Life is a story.  Do you have one in you?

Saturday, February 5, 2011

Raindrops

Today it is all out raining.  The tear-shaped drops race to the wet floor of my back deck.  Splash!  Splash!  Splashsplashsplash!

Droplets hang from tree branches like glass baubles.  The trees seem to be melting, growing more brilliant in color as they do.

The sky is a blank haze behind it all--a backdrop for this blending picture.  The chairs, the wood, the grass, the trees--all becoming one in the uniform covering of rain.

Rain.

Rain.



Rain.

Friday, February 4, 2011

Rain in Writing

It's raining today.  Not a torrential downpour--we don't get those in Raleigh, really.  But the drizzle is continuous and the clouds are covering the sky.  It's wonderful!
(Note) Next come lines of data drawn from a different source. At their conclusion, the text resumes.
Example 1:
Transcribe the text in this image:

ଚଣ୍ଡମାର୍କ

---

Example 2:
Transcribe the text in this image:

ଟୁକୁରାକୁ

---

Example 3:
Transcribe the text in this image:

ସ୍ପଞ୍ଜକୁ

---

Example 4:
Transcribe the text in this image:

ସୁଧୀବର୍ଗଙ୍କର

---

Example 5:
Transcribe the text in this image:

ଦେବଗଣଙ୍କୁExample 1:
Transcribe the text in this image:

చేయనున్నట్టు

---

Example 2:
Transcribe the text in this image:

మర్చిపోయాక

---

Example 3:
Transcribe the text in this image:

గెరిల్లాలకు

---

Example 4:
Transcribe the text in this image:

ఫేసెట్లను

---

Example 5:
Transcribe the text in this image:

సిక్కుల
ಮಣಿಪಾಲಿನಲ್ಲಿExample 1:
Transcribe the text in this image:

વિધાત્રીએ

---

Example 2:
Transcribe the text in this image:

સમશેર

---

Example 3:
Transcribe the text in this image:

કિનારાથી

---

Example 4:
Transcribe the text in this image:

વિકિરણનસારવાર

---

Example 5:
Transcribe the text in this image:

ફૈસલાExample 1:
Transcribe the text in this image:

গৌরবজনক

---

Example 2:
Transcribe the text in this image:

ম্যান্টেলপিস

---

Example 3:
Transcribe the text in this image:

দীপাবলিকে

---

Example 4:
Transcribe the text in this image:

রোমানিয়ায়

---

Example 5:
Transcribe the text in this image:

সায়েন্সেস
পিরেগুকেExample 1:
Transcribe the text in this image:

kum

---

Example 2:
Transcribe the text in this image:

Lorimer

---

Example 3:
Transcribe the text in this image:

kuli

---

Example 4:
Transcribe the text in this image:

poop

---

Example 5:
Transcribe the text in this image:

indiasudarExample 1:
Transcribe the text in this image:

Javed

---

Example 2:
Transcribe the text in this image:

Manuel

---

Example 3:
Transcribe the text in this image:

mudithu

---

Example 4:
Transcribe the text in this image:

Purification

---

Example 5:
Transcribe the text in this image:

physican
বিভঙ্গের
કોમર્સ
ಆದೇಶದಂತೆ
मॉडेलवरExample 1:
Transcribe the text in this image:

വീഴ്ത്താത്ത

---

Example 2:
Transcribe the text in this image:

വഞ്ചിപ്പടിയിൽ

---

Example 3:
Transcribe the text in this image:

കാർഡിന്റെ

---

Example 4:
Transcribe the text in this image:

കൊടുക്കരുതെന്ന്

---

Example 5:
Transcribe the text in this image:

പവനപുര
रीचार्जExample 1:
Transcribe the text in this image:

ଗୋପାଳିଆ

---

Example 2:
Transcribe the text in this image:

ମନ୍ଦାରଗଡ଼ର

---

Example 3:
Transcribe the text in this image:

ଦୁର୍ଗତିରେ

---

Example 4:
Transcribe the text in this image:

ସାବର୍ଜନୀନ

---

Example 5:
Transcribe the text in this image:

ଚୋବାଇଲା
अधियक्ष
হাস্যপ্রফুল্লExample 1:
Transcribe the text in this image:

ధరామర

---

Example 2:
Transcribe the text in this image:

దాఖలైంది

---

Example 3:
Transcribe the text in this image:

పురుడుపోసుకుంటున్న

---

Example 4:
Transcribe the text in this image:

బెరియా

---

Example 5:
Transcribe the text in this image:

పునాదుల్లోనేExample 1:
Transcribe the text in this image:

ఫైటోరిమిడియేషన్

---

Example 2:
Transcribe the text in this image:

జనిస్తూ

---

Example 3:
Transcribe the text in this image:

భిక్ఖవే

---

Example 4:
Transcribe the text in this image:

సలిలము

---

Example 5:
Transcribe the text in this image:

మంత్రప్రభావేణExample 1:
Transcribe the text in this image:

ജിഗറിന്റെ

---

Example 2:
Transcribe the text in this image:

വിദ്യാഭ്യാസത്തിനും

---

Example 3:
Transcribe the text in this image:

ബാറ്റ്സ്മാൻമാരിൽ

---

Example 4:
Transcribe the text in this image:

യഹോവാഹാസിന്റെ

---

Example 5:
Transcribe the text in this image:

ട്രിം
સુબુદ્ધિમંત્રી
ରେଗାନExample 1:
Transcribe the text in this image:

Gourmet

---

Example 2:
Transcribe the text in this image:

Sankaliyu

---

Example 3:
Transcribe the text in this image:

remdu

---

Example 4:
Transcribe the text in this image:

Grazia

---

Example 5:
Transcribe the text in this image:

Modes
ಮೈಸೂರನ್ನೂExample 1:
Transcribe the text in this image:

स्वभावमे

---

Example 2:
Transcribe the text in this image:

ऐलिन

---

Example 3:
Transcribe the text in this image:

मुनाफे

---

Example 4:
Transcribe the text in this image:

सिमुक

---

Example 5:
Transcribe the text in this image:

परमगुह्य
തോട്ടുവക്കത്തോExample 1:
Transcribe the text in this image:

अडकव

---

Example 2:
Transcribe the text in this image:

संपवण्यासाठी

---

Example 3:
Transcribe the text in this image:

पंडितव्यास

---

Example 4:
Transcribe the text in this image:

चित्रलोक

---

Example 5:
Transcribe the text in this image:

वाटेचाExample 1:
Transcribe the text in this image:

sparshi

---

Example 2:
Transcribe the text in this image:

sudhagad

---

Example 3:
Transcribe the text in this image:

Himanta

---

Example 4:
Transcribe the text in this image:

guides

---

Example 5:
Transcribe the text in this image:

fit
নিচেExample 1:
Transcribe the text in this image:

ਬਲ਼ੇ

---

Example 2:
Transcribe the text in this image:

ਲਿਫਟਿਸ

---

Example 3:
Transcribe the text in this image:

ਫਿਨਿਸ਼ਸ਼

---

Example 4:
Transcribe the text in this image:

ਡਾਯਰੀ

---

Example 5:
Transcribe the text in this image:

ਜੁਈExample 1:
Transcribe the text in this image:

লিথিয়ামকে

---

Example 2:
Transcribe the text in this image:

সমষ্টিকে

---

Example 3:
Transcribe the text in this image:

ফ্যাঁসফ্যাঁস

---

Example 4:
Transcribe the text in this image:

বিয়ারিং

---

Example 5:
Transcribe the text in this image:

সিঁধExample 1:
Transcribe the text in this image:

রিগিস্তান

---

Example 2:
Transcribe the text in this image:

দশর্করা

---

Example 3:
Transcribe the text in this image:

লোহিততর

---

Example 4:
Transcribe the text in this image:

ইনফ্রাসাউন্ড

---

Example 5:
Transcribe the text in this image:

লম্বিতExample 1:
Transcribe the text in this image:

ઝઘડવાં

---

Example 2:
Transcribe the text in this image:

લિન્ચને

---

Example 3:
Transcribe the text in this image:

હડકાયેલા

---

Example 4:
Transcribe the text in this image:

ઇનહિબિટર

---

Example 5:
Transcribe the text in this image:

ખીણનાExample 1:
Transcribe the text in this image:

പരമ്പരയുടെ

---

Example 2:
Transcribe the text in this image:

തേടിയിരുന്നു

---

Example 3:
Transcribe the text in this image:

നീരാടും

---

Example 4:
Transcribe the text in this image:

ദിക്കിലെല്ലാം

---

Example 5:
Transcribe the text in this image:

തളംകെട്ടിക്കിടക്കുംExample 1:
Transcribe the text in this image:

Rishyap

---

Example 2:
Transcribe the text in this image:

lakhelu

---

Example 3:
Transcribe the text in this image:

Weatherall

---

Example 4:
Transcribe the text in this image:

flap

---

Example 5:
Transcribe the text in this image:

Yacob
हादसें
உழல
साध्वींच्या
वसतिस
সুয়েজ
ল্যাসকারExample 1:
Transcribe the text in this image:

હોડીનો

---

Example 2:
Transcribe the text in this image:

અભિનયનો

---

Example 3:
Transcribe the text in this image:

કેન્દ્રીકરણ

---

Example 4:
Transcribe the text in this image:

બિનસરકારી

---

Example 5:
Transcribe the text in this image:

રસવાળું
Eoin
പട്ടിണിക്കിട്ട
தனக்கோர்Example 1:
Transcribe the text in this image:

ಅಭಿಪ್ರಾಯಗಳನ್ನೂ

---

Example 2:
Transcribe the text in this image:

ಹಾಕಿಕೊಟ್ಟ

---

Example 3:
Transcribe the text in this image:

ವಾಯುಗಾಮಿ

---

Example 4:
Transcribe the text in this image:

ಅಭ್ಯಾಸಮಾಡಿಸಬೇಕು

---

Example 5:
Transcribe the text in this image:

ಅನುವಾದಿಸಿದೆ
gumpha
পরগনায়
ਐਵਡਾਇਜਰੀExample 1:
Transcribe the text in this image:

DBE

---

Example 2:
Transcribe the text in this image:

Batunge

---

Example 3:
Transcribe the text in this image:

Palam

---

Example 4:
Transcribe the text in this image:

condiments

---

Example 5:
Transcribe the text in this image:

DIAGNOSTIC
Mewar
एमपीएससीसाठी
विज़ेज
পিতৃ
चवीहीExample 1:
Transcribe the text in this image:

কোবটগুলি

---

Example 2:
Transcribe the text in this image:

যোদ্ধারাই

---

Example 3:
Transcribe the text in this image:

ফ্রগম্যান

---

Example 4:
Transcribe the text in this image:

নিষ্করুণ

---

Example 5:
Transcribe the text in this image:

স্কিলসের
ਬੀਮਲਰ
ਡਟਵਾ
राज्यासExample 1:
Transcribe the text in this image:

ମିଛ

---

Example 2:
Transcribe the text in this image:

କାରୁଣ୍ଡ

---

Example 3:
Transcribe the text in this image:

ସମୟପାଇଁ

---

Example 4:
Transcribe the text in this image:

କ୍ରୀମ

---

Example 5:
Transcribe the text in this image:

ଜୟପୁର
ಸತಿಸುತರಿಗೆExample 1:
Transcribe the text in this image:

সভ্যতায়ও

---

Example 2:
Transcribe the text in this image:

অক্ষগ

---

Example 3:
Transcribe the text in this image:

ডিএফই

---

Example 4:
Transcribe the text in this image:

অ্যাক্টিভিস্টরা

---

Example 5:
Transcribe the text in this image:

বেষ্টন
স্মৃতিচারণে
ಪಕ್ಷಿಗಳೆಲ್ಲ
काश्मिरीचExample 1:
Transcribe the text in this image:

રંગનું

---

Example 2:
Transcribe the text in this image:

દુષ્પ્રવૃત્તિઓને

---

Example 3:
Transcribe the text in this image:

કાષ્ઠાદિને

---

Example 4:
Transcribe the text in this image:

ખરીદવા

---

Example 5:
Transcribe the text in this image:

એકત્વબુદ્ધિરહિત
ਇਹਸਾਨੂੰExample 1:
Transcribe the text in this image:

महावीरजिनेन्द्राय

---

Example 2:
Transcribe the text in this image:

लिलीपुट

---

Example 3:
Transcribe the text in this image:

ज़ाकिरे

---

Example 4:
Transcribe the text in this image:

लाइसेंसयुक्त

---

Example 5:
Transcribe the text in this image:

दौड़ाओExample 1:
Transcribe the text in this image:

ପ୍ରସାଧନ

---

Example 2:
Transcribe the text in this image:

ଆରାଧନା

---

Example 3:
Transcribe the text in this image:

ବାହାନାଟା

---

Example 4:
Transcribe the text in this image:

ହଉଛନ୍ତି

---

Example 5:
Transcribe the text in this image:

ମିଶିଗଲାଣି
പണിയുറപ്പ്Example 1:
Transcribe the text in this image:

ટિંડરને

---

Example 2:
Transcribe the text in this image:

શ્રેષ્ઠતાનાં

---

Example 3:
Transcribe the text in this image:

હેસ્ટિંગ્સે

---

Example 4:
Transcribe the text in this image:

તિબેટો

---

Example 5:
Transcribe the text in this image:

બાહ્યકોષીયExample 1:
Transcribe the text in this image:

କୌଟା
How can a grey haze be fantastic? you ask.  Well, think of what it means.  We stay in our warm house, protected from the cold, biting raindrops.  We watch the world going through a wash and know that everything will come out brighter and richer for it.  We fold up on the couch or in our rooms and read and watch films and pretend Bionicles are taking over the Barbie house and Princess Tiana needs to change clothes ten times and Lego Atlantis meets Lego Pharaoh Quest.  It's wonderful!

Rainy days usually mean something else in mystery novels.  They are portents of doom and danger.  They are cloaks for antagonists and slippery slopes for the MC.

Why?  Is this what rain means to you?  Does a dark, rainy night in mystery writing seem trite or right to you?